We have demonstrated that both the superficial and deep FAZ are larger in RP patients than in controls, especially in the deep FAZ. Previous studies also reported similar results [15, 27]. We considered that two main reasons contributed to the significant heterogeneity observed among the studies included in the present meta-analysis. The first one was that the MD was lowest in the study of Takagi et al. [24]. Another reason may be the significantly reduced vessel density at the deep foveal layer. The following factors may also contribute to the heterogeneity of FAZ: the investigator manually outlined the FAZ, different algorithms for quantitative analysis were used, and different ethnicities and types of studies were included.

The reduction of retinal blood vessels may consequently lead to the thinning of the fovea. We observed that the foveal thickness of RP patients was smaller than that of the controls. Also, we speculated that the small samples may contribute to this significant heterogeneity.

In general, the variations in the different device types may have caused the overall heterogeneity in our meta-analysis. Furthermore, different artefacts can lead to different measurements. Three main artefacts can be distinguished: projection, segmentation, and motion artefacts [28]. Projection artefacts arise from light that is not directly reflected by the moving blood but passes through and illuminates features posterior to the vessel [29]. Projection artefacts are common and affect the diagnostic accuracy of imaging equipment in detecting diseases [30]. Nevertheless, Optovue, Topcon, and Zeiss provide in-built image processing for the removal of projection artefacts [29]. Different segmentation artefacts may also lead to incorrect OCTA results. However, software and hardware improvements are continually evolving to mitigate these limitations [31]. In addition, Enders, et al. demonstrated that 91% of OCTA assessments exhibit acceptable quality for clinical interpretation [28]. Motion artefacts arise from eye movements as very thin white horizontal lines resulting in illusive interruption or displacement of the vessels [28]. Motion artefacts occurred more frequently in the superficial retinal layer. For motion artefacts of the SCP, the Topcon module was superior compared with the other two devices; however, no significant difference among the devices in terms of motion artefacts were detected [32]. In order to minimize motion artefacts, Zeiss employed the Fast-Track and Topcon employed the SMARTTRACK eye tracking system, while Optovue utilized a software-based method in which a retinal area is repeatedly scanned horizontally and vertically [32].

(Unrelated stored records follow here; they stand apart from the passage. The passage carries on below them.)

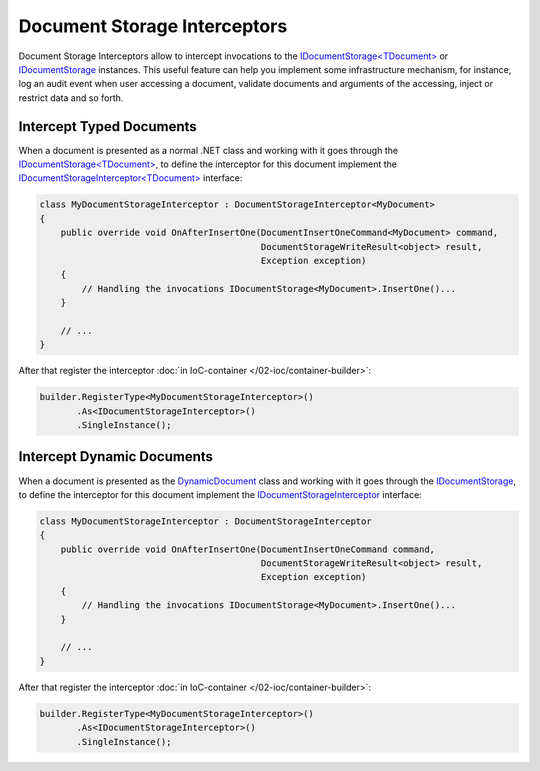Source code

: Document Storage Interceptors
=============================

Document Storage Interceptors allow to intercept invocations to the `IDocumentStorage<TDocument>`_ or IDocumentStorage_ instances. This useful feature
can help you implement some infrastructure mechanism, for instance, log an audit event when user accessing a document, validate documents and arguments
of the accessing, inject or restrict data and so forth.


.. _typed-interceptor:

.. index:: IDocumentStorageInterceptor<TDocument>
.. index:: DocumentStorageInterceptor<TDocument>
.. index:: IDocumentStorageInterceptor
.. index:: DocumentStorageInterceptor

Intercept Typed Documents
-------------------------

When a document is presented as a normal .NET class and working with it goes through the `IDocumentStorage<TDocument>`_, to define the interceptor for
this document implement the `IDocumentStorageInterceptor<TDocument>`_ interface:

.. code-block:: csharp

    class MyDocumentStorageInterceptor : DocumentStorageInterceptor<MyDocument>
    {
        public override void OnAfterInsertOne(DocumentInsertOneCommand<MyDocument> command,
                                              DocumentStorageWriteResult<object> result,
                                              Exception exception)
        {
            // Handling the invocations IDocumentStorage<MyDocument>.InsertOne()...
        }

        // ...
    }

After that register the interceptor :doc:`in IoC-container </02-ioc/container-builder>`:

.. code-block:: csharp

    builder.RegisterType<MyDocumentStorageInterceptor>()
           .As<IDocumentStorageInterceptor>()
           .SingleInstance();


.. _dynamic-interceptor:

Intercept Dynamic Documents
---------------------------

When a document is presented as the DynamicDocument_ class and working with it goes through the `IDocumentStorage`_, to define the interceptor for
this document implement the `IDocumentStorageInterceptor`_ interface:

.. code-block:: csharp

    class MyDocumentStorageInterceptor : DocumentStorageInterceptor
    {
        public override void OnAfterInsertOne(DocumentInsertOneCommand command,
                                              DocumentStorageWriteResult<object> result,
                                              Exception exception)
        {
            // Handling the invocations IDocumentStorage<MyDocument>.InsertOne()...
        }

        // ...
    }

After that register the interceptor :doc:`in IoC-container </02-ioc/container-builder>`:

.. code-block:: csharp

    builder.RegisterType<MyDocumentStorageInterceptor>()
           .As<IDocumentStorageInterceptor>()
           .SingleInstance();


.. _`Document`: ../api/reference/InfinniPlatform.DocumentStorage.Document.html
.. _`DynamicDocument`: ../api/reference/InfinniPlatform.Dynamic.DynamicDocument.html
.. _`IDocumentStorage`: ../api/reference/InfinniPlatform.DocumentStorage.IDocumentStorage.html
.. _`IDocumentStorage<TDocument>`: ../api/reference/InfinniPlatform.DocumentStorage.IDocumentStorage-1.html
.. _`IDocumentStorageInterceptor`: ../api/reference/InfinniPlatform.DocumentStorage.Interceptors.IDocumentStorageInterceptor.html
.. _`IDocumentStorageInterceptor<TDocument>`: ../api/reference/InfinniPlatform.DocumentStorage.Interceptors.IDocumentStorageInterceptor-1.html
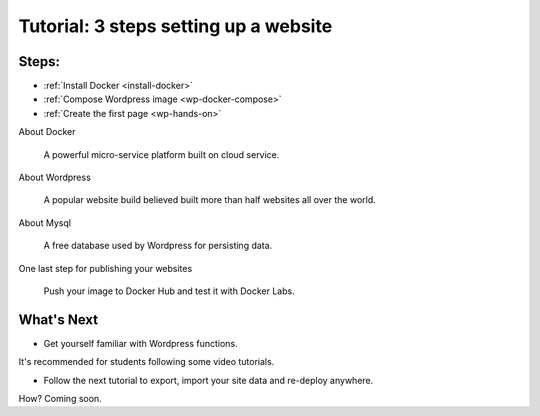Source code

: Tutorial: 3 steps setting up a website
======================================

Steps:
------

-	:ref:`Install Docker <install-docker>`

-	:ref:`Compose Wordpress image <wp-docker-compose>`

-	:ref:`Create the first page <wp-hands-on>`

About Docker

	A powerful micro-service platform built on cloud service.

About Wordpress

	A popular website build believed built more than half websites all over the world.

About Mysql

	A free database used by Wordpress for persisting data.

One last step for publishing your websites

	Push your image to Docker Hub and test it with Docker Labs.

What's Next
-----------

- Get yourself familiar with Wordpress functions.

It's recommended for students following some video tutorials.

- Follow the next tutorial to export, import your site data and re-deploy anywhere.

How? Coming soon.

There were several limitations in our meta-analysis. Firstly, the sample size of our study was relatively small and the quality of the included trials was relatively low. Secondly, there was insufficient data on the background information (genotype or genetic characterization) of the RP patients. This is particularly important because different gene mutations may lead to a variety of pathologic phenotypes, including vascular defects. Thirdly, OCTA has several drawbacks including reduced quality of images due to low acuity caused by poor fixation and motion artefacts. Finally, Mastropasqua, et al. [33] have recently reported a reduction in the density of the radial peripapillary capillary network vessels in eyes affected by RP. So, comprehensively quantifying changes in the microvascular density and morphology should be advocated in assessing the pathogenesis of RP. To verify the validity of our meta-analysis, future prospective longitudinal studies of retinal vessels in RP patients need to be conducted.

In summary, our meta-analysis showed that both retinal and choroidal vessels were attenuated in RP patients when compared with controls. Furthermore, we revealed that the FAZ was larger and foveal thickness was smaller in RP patients compared with controls. Finally, our findings suggested that these microvascular parameters may have significant value in the diagnosis and monitoring of disease progression in retinitis pigmentosa.